Sourire aux lèvres, Kaage serre les mains derrière la tête, sentant l'odeur du petit-déjeuner dans l'air. Redressant un peu le coussin, le jeune homme repense à la soirée d'hier. Hier était parfait. Et aujourd'hui le sera aussi. Réveillé pour de bon, Kaage écarte les draps et se dirige vers le bac d'eau. Une fois débarbouillé, il enfile ses vêtements et entreprend de rejoindre son ami dans la grande pièce de séjour. Ce dernier vient juste de mettre la table en sifflotant. Sentant son coeur faire un bond, Kaage se retient de sauter sur son ami. Ils sont encore des adolescents, certes, mais il y a des limites. Sentant ses joues rougir, le jeune homme s'empresse de s'assoir à la grande table, louchant sur les crêpes encore fumantes trônant au milieu.
« Je me demande ce que je ferais sans toi » Kaage félicite son ami avant d'enfourner une demi crêpe dans sa bouche. L'autre jeune homme se contente de le regarder, fierté et reconnaissance brillant dans ses yeux. Finalement, il se met à manger aussi.
Les assiettes et couverts lavés et rangés, les deux amis se retrouvent sur le canapé, rassasiés.
Aucun des deux ne pipe mot, mais les paroles sont inutiles. Comme une pièce de théâtre répétée et répétée en boucle, leurs bras se trouvent tout seul, et Kaage ferme les yeux pour une petite sieste, la tête contre le torse de son ami. Le seul endroit où il se sent vraiment en sécurité. Il sait qu'il peut baisser la garde, que personne ne le jugera. Enfin, c'est ce qu'il croyait.
La clé tournant dans la serrure aurait du les alerter, tout comme les grognements de la part de son père qui venait de salir le bas de son manteau. Même les premiers pas dans le hall d'entrée aurait suffit pour les prévenir, mais ils n'ont rien entendu. Et c'est enlacé, le visage serein, que les parents de Kaage le découvre. La mère en fait tomber son sac sur le sol, déversant son contenu. Le bruit finit par réveiller les deux jeunes hommes, qui se retrouvent sous les regards horrifiés des parents de Kaage. Le pire est le silence. Son père en est le maitre, cela Kaage le sait. Il n'arrive pas à déchiffrer son expression, même si il doute que son père déborde de joie à l'intérieur. Se mordant la lèvre, il serre la main de son ami. Ils n'étaient pas sensé rentrer aujourd'hui. Sa mère lui avait bien dit demain !

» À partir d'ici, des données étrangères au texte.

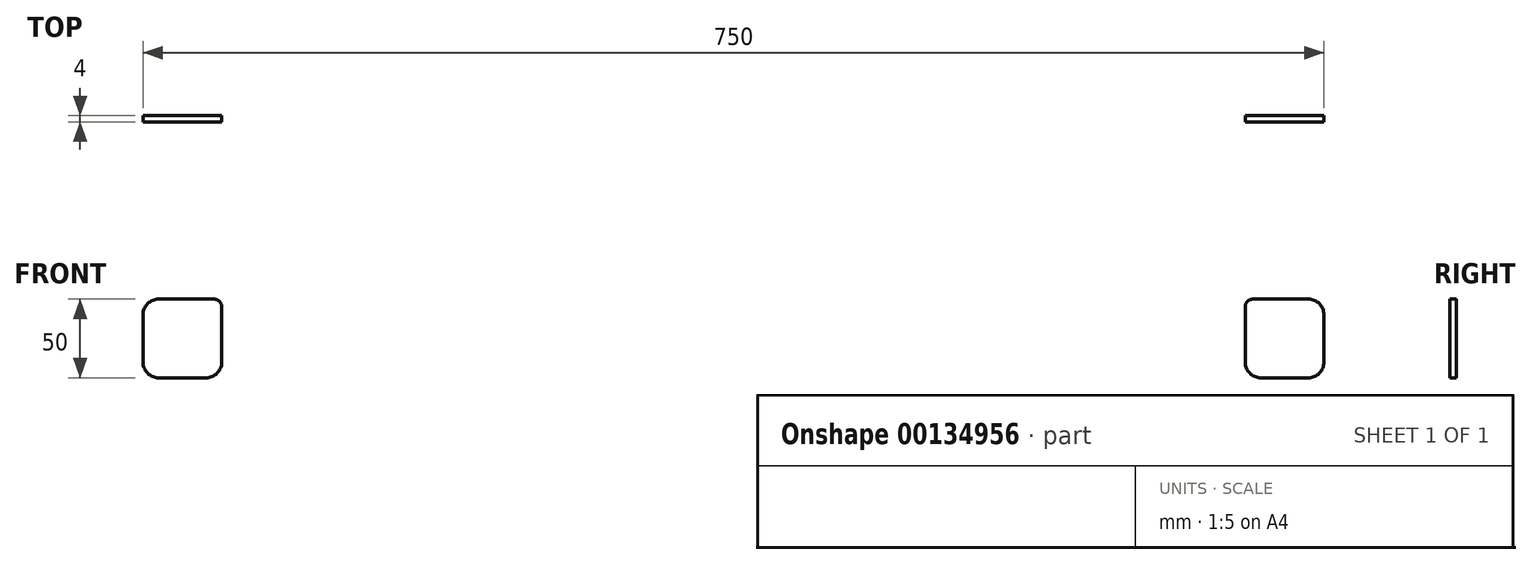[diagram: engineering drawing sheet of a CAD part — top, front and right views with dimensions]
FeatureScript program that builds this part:
annotation { "Feature Type Name" : "Feature", "Feature Type Description" : "" }
export const myFeature = defineFeature(function(context is Context, id is Id, definition is map)
    precondition{}
    {
        {
            var Q0;
            Q0=qCreatedBy(makeId("Front.planeOp"),FACE);
            var sketch = newSketch(context, id + "F0", { "sketchPlane" : qUnion([Q0])});
            skLineSegment(sketch, "E0.bottom", {"start": v(0, 0) * mm, "end": v(750, 0) * mm});
            skLineSegment(sketch, "E0.top", {"start": v(0, 406.37) * mm, "end": v(750, 406.37) * mm});
            skLineSegment(sketch, "E0.left", {"start": v(0, 0) * mm, "end": v(0, 406.37) * mm});
            skLineSegment(sketch, "E0.right", {"start": v(750, 0) * mm, "end": v(750, 406.37) * mm});
            skLineSegment(sketch, "E1.bottom", {"start": v(0, 0) * mm, "end": v(50, 0) * mm});
            skLineSegment(sketch, "E1.top", {"start": v(0, 50) * mm, "end": v(50, 50) * mm});
            skLineSegment(sketch, "E1.left", {"start": v(0, 0) * mm, "end": v(0, 50) * mm});
            skLineSegment(sketch, "E1.right", {"start": v(50, 0) * mm, "end": v(50, 50) * mm});
            skLineSegment(sketch, "E2.bottom", {"start": v(0, 406.37) * mm, "end": v(50, 406.37) * mm});
            skLineSegment(sketch, "E2.top", {"start": v(0, 356.37) * mm, "end": v(50, 356.37) * mm});
            skLineSegment(sketch, "E2.left", {"start": v(0, 406.37) * mm, "end": v(0, 356.37) * mm});
            skLineSegment(sketch, "E2.right", {"start": v(50, 406.37) * mm, "end": v(50, 356.37) * mm});
            skLineSegment(sketch, "E3.bottom", {"start": v(750, 406.37) * mm, "end": v(700, 406.37) * mm});
            skLineSegment(sketch, "E3.top", {"start": v(750, 356.37) * mm, "end": v(700, 356.37) * mm});
            skLineSegment(sketch, "E3.left", {"start": v(750, 406.37) * mm, "end": v(750, 356.37) * mm});
            skLineSegment(sketch, "E3.right", {"start": v(700, 406.37) * mm, "end": v(700, 356.37) * mm});
            skLineSegment(sketch, "E4.bottom", {"start": v(750, 0) * mm, "end": v(700, 0) * mm});
            skLineSegment(sketch, "E4.top", {"start": v(750, 50) * mm, "end": v(700, 50) * mm});
            skLineSegment(sketch, "E4.left", {"start": v(750, 0) * mm, "end": v(750, 50) * mm});
            skLineSegment(sketch, "E4.right", {"start": v(700, 0) * mm, "end": v(700, 50) * mm});
            skLineSegment(sketch, "E5", {"start": v(37.5, 50) * mm, "end": v(37.5, 62.5) * mm});
            skLineSegment(sketch, "E6", {"start": v(712.5, 50) * mm, "end": v(712.5, 62.5) * mm});
            skLineSegment(sketch, "E7", {"start": v(712.5, 356.37) * mm, "end": v(712.5, 343.87) * mm});
            skLineSegment(sketch, "E8", {"start": v(37.5, 356.37) * mm, "end": v(37.5, 343.87) * mm});
            skCircle(sketch, "E9", {"center": v(37.5, 343.87) * mm, "radius": 3.25 * mm});
            skCircle(sketch, "E10", {"center": v(37.5, 62.5) * mm, "radius": 3.25 * mm});
            skCircle(sketch, "E11", {"center": v(712.5, 62.5) * mm, "radius": 3.25 * mm});
            skCircle(sketch, "E12", {"center": v(712.5, 343.87) * mm, "radius": 3.25 * mm});
            skSolve(sketch);
        }
        {
            var Q0;
            Q0=makeQuery(id+"F0.imprint","IMPRINT",FACE,{"disambiguationData":[TD([[makeQuery(id+"F0.imprint","IMPRINT",EDGE,{"derivedFrom":sQuery(id+"F0.wireOp",EDGE,"E0.bottom")}),1.0]])]});
            extrude(context, id + "F1", {"entities" : qUnion([Q0]), "depth" : 4 * mm});
        }
        {
            var Q0;
            Q0=makeQuery(id+"F1.opExtrude","SWEPT_EDGE",EDGE,{"disambiguationData":[OSD([sQuery(id+"F0.wireOp",EDGE,"E0.left"),sQuery(id+"F0.wireOp",EDGE,"E2.top"),sQuery(id+"F0.wireOp",EDGE,"E2.left")])]});
            var Q1;
            Q1=makeQuery(id+"F1.opExtrude","SWEPT_EDGE",EDGE,{"disambiguationData":[OSD([sQuery(id+"F0.wireOp",EDGE,"E0.top"),sQuery(id+"F0.wireOp",EDGE,"E2.bottom"),sQuery(id+"F0.wireOp",EDGE,"E2.right")])]});
            var Q2;
            Q2=makeQuery(id+"F1.opExtrude","SWEPT_EDGE",EDGE,{"disambiguationData":[OSD([sQuery(id+"F0.wireOp",EDGE,"E0.left"),sQuery(id+"F0.wireOp",EDGE,"E1.top"),sQuery(id+"F0.wireOp",EDGE,"E1.left")])]});
            var Q3;
            Q3=makeQuery(id+"F1.opExtrude","SWEPT_EDGE",EDGE,{"disambiguationData":[OSD([sQuery(id+"F0.wireOp",EDGE,"E0.bottom"),sQuery(id+"F0.wireOp",EDGE,"E1.bottom"),sQuery(id+"F0.wireOp",EDGE,"E1.right")])]});
            var Q4;
            Q4=makeQuery(id+"F1.opExtrude","SWEPT_EDGE",EDGE,{"disambiguationData":[OSD([sQuery(id+"F0.wireOp",EDGE,"E0.bottom"),sQuery(id+"F0.wireOp",EDGE,"E4.bottom"),sQuery(id+"F0.wireOp",EDGE,"E4.right")])]});
            var Q5;
            Q5=makeQuery(id+"F1.opExtrude","SWEPT_EDGE",EDGE,{"disambiguationData":[OSD([sQuery(id+"F0.wireOp",EDGE,"E0.right"),sQuery(id+"F0.wireOp",EDGE,"E4.top"),sQuery(id+"F0.wireOp",EDGE,"E4.left")])]});
            var Q6;
            Q6=makeQuery(id+"F1.opExtrude","SWEPT_EDGE",EDGE,{"disambiguationData":[OSD([sQuery(id+"F0.wireOp",EDGE,"E0.right"),sQuery(id+"F0.wireOp",EDGE,"E3.top"),sQuery(id+"F0.wireOp",EDGE,"E3.left")])]});
            var Q7;
            Q7=makeQuery(id+"F1.opExtrude","SWEPT_EDGE",EDGE,{"disambiguationData":[OSD([sQuery(id+"F0.wireOp",EDGE,"E0.top"),sQuery(id+"F0.wireOp",EDGE,"E3.bottom"),sQuery(id+"F0.wireOp",EDGE,"E3.right")])]});
            fillet(context, id + "F2", {"entities" : qUnion([Q0, Q1, Q2, Q3, Q4, Q5, Q6, Q7]), "radius" : 10 * mm, "tangentPropagation" : true, "allowEdgeOverflow" : false});
        }
        {
            var Q0;
            Q0=makeQuery(id+"F1.opExtrude","SWEPT_EDGE",EDGE,{"disambiguationData":[OSD([sQuery(id+"F0.wireOp",EDGE,"E3.top"),sQuery(id+"F0.wireOp",EDGE,"E3.right")])]});
            var Q1;
            Q1=makeQuery(id+"F1.opExtrude","SWEPT_EDGE",EDGE,{"disambiguationData":[OSD([sQuery(id+"F0.wireOp",EDGE,"E4.top"),sQuery(id+"F0.wireOp",EDGE,"E4.right")])]});
            var Q2;
            Q2=makeQuery(id+"F1.opExtrude","SWEPT_EDGE",EDGE,{"disambiguationData":[OSD([sQuery(id+"F0.wireOp",EDGE,"E1.top"),sQuery(id+"F0.wireOp",EDGE,"E1.right")])]});
            var Q3;
            Q3=makeQuery(id+"F1.opExtrude","SWEPT_EDGE",EDGE,{"disambiguationData":[OSD([sQuery(id+"F0.wireOp",EDGE,"E2.top"),sQuery(id+"F0.wireOp",EDGE,"E2.right")])]});
            fillet(context, id + "F3", {"entities" : qUnion([Q0, Q1, Q2, Q3]), "radius" : 5 * mm, "tangentPropagation" : true, "allowEdgeOverflow" : false});
        }
    });
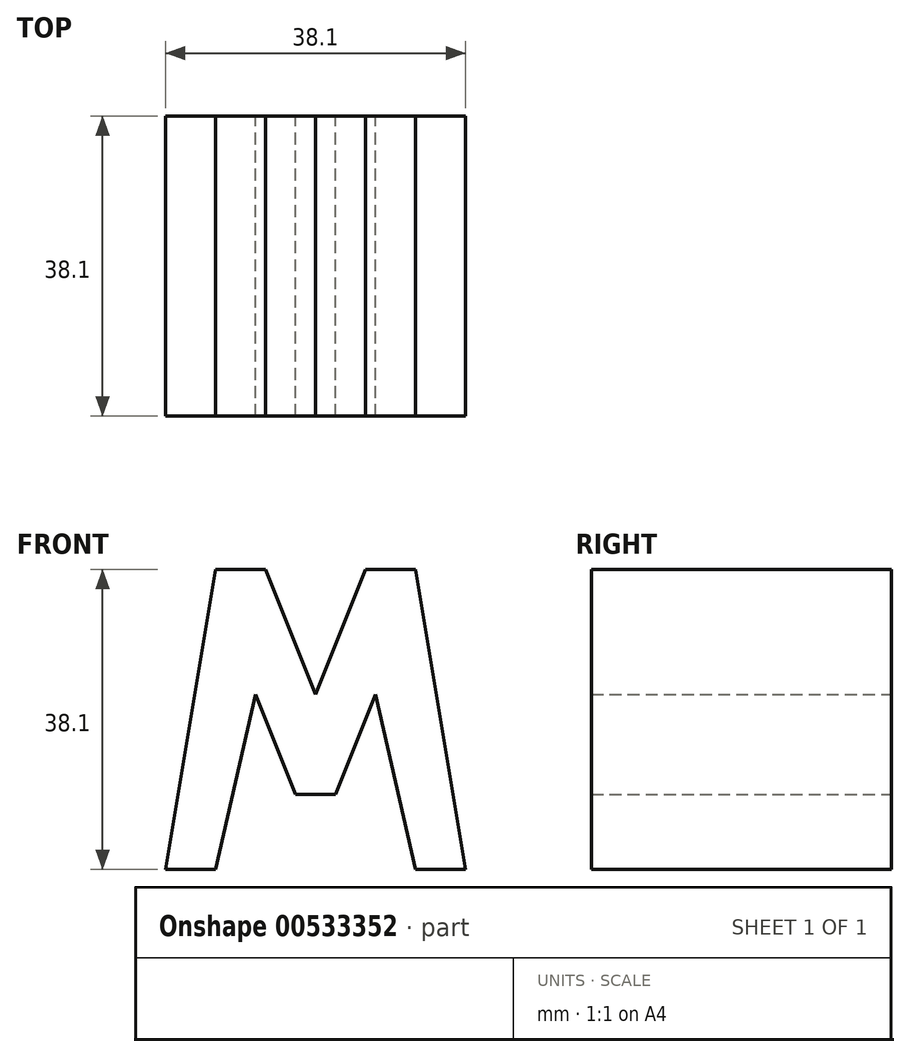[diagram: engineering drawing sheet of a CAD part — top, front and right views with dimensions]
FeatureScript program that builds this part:
annotation { "Feature Type Name" : "Feature", "Feature Type Description" : "" }
export const myFeature = defineFeature(function(context is Context, id is Id, definition is map)
    precondition{}
    {
        {
            var Q0;
            Q0=qCreatedBy(makeId("Front.planeOp"),FACE);
            cPlane(context, id + "F0", {"entities" : qUnion([Q0]), "cplaneType" : CPlaneType.OFFSET, "offset" : 38.1 * mm, "width" : 152.4 * mm, "height" : 152.4 * mm});
        }
        {
            var Q0;
            Q0=qCreatedBy(id+"F0.planeOp",FACE);
            var sketch = newSketch(context, id + "F1", { "sketchPlane" : qUnion([Q0])});
            skLineSegment(sketch, "E0", {"start": v(0, 0) * mm, "end": v(0, 38.1) * mm});
            skLineSegment(sketch, "E1", {"start": v(0, 38.1) * mm, "end": v(38.1, 38.1) * mm});
            skLineSegment(sketch, "E2", {"start": v(38.1, 38.1) * mm, "end": v(38.1, 0) * mm});
            skLineSegment(sketch, "E3", {"start": v(38.1, 0) * mm, "end": v(0, 0) * mm});
            skLineSegment(sketch, "E4", {"start": v(0, 0) * mm, "end": v(6.35, 38.1) * mm});
            skLineSegment(sketch, "E5", {"start": v(6.35, 38.1) * mm, "end": v(12.7, 38.1) * mm});
            skLineSegment(sketch, "E6", {"start": v(12.7, 38.1) * mm, "end": v(19.05, 22.23) * mm});
            skLineSegment(sketch, "E7", {"start": v(19.05, 22.22) * mm, "end": v(25.4, 38.1) * mm});
            skLineSegment(sketch, "E8", {"start": v(25.4, 38.1) * mm, "end": v(31.75, 38.1) * mm});
            skLineSegment(sketch, "E9", {"start": v(31.75, 38.1) * mm, "end": v(38.1, 0) * mm});
            skLineSegment(sketch, "E10", {"start": v(0, 0) * mm, "end": v(6.35, 0) * mm});
            skLineSegment(sketch, "E11", {"start": v(6.35, 0) * mm, "end": v(0, 0) * mm});
            skLineSegment(sketch, "E12", {"start": v(6.35, 0) * mm, "end": v(11.43, 22.23) * mm});
            skLineSegment(sketch, "E13", {"start": v(31.75, 0) * mm, "end": v(38.1, 0) * mm});
            skLineSegment(sketch, "E14", {"start": v(11.43, 22.23) * mm, "end": v(16.5, 9.52) * mm});
            skLineSegment(sketch, "E15", {"start": v(26.67, 22.23) * mm, "end": v(21.59, 9.53) * mm});
            skLineSegment(sketch, "E16", {"start": v(21.59, 9.52) * mm, "end": v(16.5, 9.52) * mm});
            skLineSegment(sketch, "E17", {"start": v(26.67, 22.23) * mm, "end": v(31.75, 0) * mm});
            skSolve(sketch);
        }
        {
            var Q0;
            Q0=makeQuery(id+"F1.imprint","IMPRINT",FACE,{"disambiguationData":[TD([[makeQuery(id+"F1.imprint","IMPRINT",EDGE,{"derivedFrom":sQuery(id+"F1.wireOp",EDGE,"E4")}),-1.0]])]});
            extrude(context, id + "F2", {"entities" : qUnion([Q0]), "depth" : 38.1 * mm, "offsetDistance" : 25.4 * mm});
        }
    });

«Dehors» L'index pointé vers la porte, le père s'adresse à son ami, le regardant dans les yeux avec tout le dégoût possible. Kaage hoche la tête en direction du brun, priant pour qu'il ne proteste pas. Les larmes aux yeux, il se lève et passe la porte, réalisant ce que sa vie vient de devenir. Une horreur.
Kaage n'a même pas le temps de s'expliquer que son père le coupe.
« Quant à toi, tu n'es plus le bienvenu dans cette maison ! Nous t'avions prévenu de te débarrasser de ces...tendances inhumaines - il accompagne son discours de grands mouvement de bras- mais tu n'en fais qu'à ta tête ! Tu es la honte de cette famille et je ne supporterais pas cet affront plus longtemps ! Disparais de notre vue ! » Sa mère se contente de sangloter, le visage enfoui dans un mouchoir de soie. Les yeux écarquillés, Kaage déglutit. Non ! Ce n'est pas possible, ils le foutent dehors ? Comme en autopilote, le jeune homme remonte dans sa chambre. C'est machinalement qu'il fait sa valise. Son regard tombe sur le lit défait. Très bien. S'ils ne l'acceptent pas comme il l'est, d'autres le feront.
Trainant ses affaires derrière lui, il franchit la porte à son tour. La voix de son père s'élève.
« Ne crois pas que ton ami va s'en sortir comme ça ! Je ferais tout pour qu'il se rende compte à quel point il t'a embobiné dans ces combines perverses ! Tu peux me croire la-dessus. » C'est en claquant la porte que Kaage commence sa nouvelle vie.